During last year's World Cup I bought a vuvuzela from WorldSoccerShop.com. When I got it in the mail I discovered it was collapsible (and it's portability allowed me to sneak it into last year's US Open in NY).

After fooling around with it, I discovered I can some notes on it, roughly an octave-and-a-half: G2-D4. (I can also play a G4.) Here are some of my attempts at playing some music:

The Star-Spangled Banner: 





La Marseillaise





Star Wars theme:





Wagner's "Ride of the Valkyries" (excerpt):





Telemann Trumpet Concerto in D major (TWV 51 D7)
1st movement, Adagio: 



2nd movement, Allegro: 



4th movement, Allegro: 




Stravinsky's Rite of Spring (excerpt from the introduction to the first part):


----------



## elgar's ghost

Good effort on your part and I'm glad you've had musical fun but their deafening omnipresence at the World Cup soured the whole bloody competition for me. If I don't see or hear one at a sporting event ever again it won't be too soon.


----------



## Delicious Manager

You had a little too much spare time on your hands, didn't you?


----------



## Rasa

Congratulations, you reinvented the trombone.


----------



## Kopachris

Rasa said:


> Congratulations, you reinvented the trombone.


A less complex trombone that's cheaper to mass-produce. :trp:


----------



## Delicious Manager

Kopachris said:


> A less complex trombone that's cheaper to mass-produce. :trp:


... and which sounds JUST as nice


----------



## Aksel

Delicious Manager said:


> ... and which sounds JUST as nice


This earns you a place in the sixth circle of hell.

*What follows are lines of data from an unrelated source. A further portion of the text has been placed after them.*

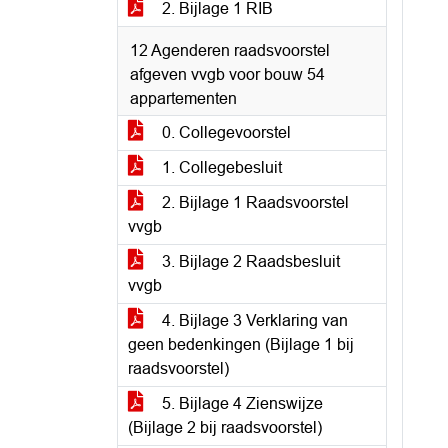
2. Bijlage 1 RIB
12 Agenderen raadsvoorstel
afgeven vvgb voor bouw 54
appartementen
0. Collegevoorstel
1. Collegebesluit
2. Bijlage 1 Raadsvoorstel
vvgb
3. Bijlage 2 Raadsbesluit
vvgb
4. Bijlage 3 Verklaring van
geen bedenkingen (Bijlage 1 bij
raadsvoorstel)
5. Bijlage 4 Zienswijze
(Bijlage 2 bij raadsvoorstel)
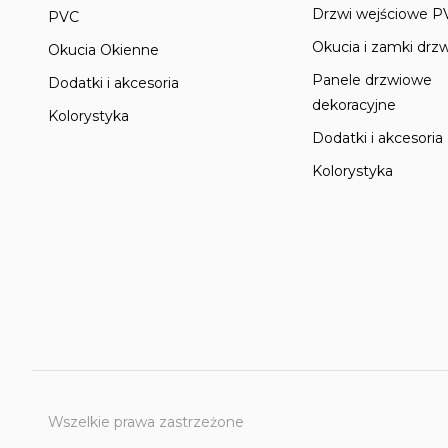
Drzwi wejściowe P
PVC
Okucia i zamki drz
Okucia Okienne
Panele drzwiowe
Dodatki i akcesoria
dekoracyjne
Kolorystyka
Dodatki i akcesoria
Kolorystyka
Wszelkie prawa zastrzeżone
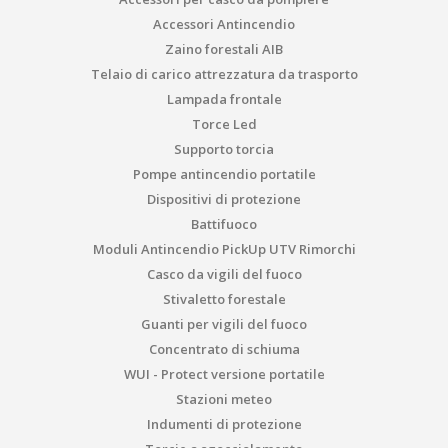
Accessori Antincendio
Zaino forestali AIB
Telaio di carico attrezzatura da trasporto
Lampada frontale
Torce Led
Supporto torcia
Pompe antincendio portatile
Dispositivi di protezione
Battifuoco
Moduli Antincendio PickUp UTV Rimorchi
Casco da vigili del fuoco
Stivaletto forestale
Guanti per vigili del fuoco
Concentrato di schiuma
WUI - Protect versione portatile
Stazioni meteo
Indumenti di protezione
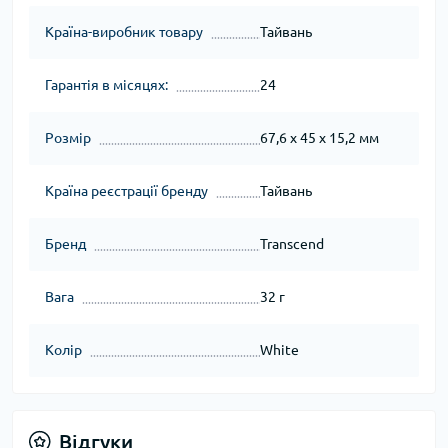
Країна-виробник товару
Тайвань
Гарантія в місяцях:
24
Розмір
67,6 x 45 x 15,2 мм
Країна реєстрації бренду
Тайвань
Бренд
Transcend
Вага
32 г
Колір
White
Відгуки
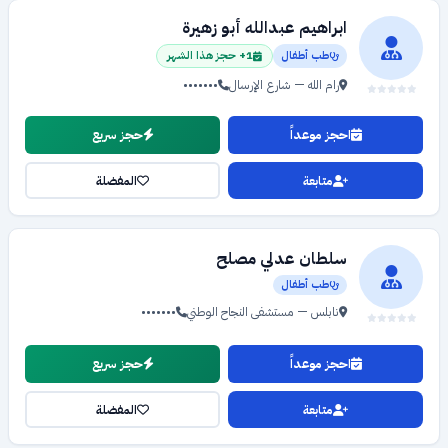
ابراهيم عبدالله أبو زهيرة
طب أطفال
1+ حجز هذا الشهر
رام الله — شارع الإرسال
•••••••
احجز موعداً
حجز سريع
متابعة
المفضلة
سلطان عدلي مصلح
طب أطفال
نابلس — مستشفى النجاح الوطني
•••••••
احجز موعداً
حجز سريع
متابعة
المفضلة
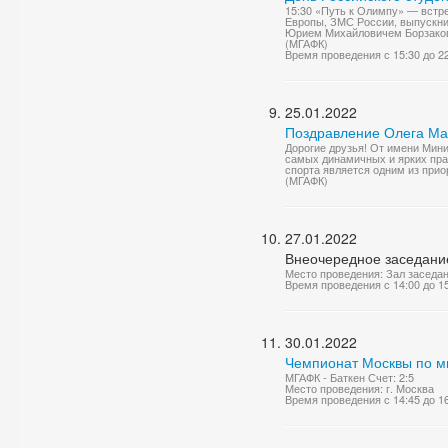
15:30 «Путь к Олимпу» — вст
Европы, ЗМС России, выпускни
Юрием Михайловичем Борзаковск
(МГАФК)
Время проведения с 15:30 до 2
25.01.2022
Поздравление Олега Мат
Дорогие друзья! От имени Мини
самых динамичных и ярких пра
спорта является одним из прио
(МГАФК)
27.01.2022
Внеочередное заседание
Место проведения: Зал заседа
Время проведения с 14:00 до 1
30.01.2022
Чемпионат Москвы по м
МГАФК - Баткен Счет: 2:5
Место проведения: г. Москва
Время проведения с 14:45 до 1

True story.:devil:


----------



## Argus

elgars ghost said:


> Good effort on your part and I'm glad you've had musical fun but their deafening omnipresence at the World Cup soured the whole bloody competition for me. If I don't see or hear one at a sporting event ever again it won't be too soon.


I might be the only person that liked them at the World Cup. Firstly, I actually liked the droning, noise cloud sound of hundreds of them all at different pitches and then later in the tournament the crowd got more adept and started blowing in rhythms. Secondly, I think they gave that WC a real distinguishing feature and the instrument and the event have become linked in my memory, so when I hear or see one I think of the other.

Unfortunately, it was a **** WC for England and a poor one for goals in general, so it's not really that good to be reminded of.


----------



## AidanTrumpet

I hate this thing. Hahaha.


----------